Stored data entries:
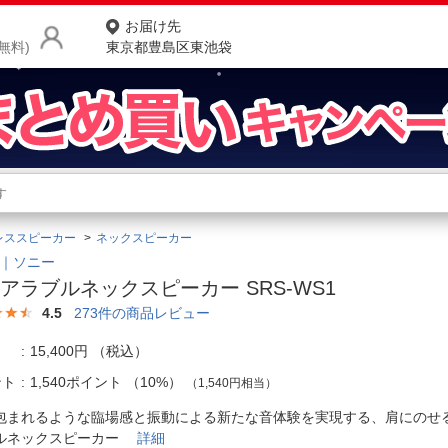
お届け先
無料)
東京都豊島区東池袋
商品をさがす
ランキングからさがす
ネ
レススピーカー
ネックスピーカー
カテゴリ一覧からさがす
ポ
Y｜ソニー
アラブルネックスピーカー SRS-WS1
店
4.5
273
件の商品レビュー
お
15,400円
（税込）
お客様サポート
ント
1,540ポイント
（
10%
）
（1,540円相当）
包まれるような臨場感と振動による新たな音体験を実現する、肩にのせ
ご利用ガイド
ルネックスピーカー
詳細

Aim of the task -
The records above must be retyped exactly. Please omit the pictures.

Answer section -
お届け先
無料)
東京都豊島区東池袋
商品をさがす
ランキングからさがす
ネ
レススピーカー
ネックスピーカー
カテゴリ一覧からさがす
ポ
Y｜ソニー
アラブルネックスピーカー SRS-WS1
店
4.5
273
件の商品レビュー
お
15,400円
（税込）
お客様サポート
ント
1,540ポイント
（
10%
）
（1,540円相当）
包まれるような臨場感と振動による新たな音体験を実現する、肩にのせ
ご利用ガイド
ルネックスピーカー
詳細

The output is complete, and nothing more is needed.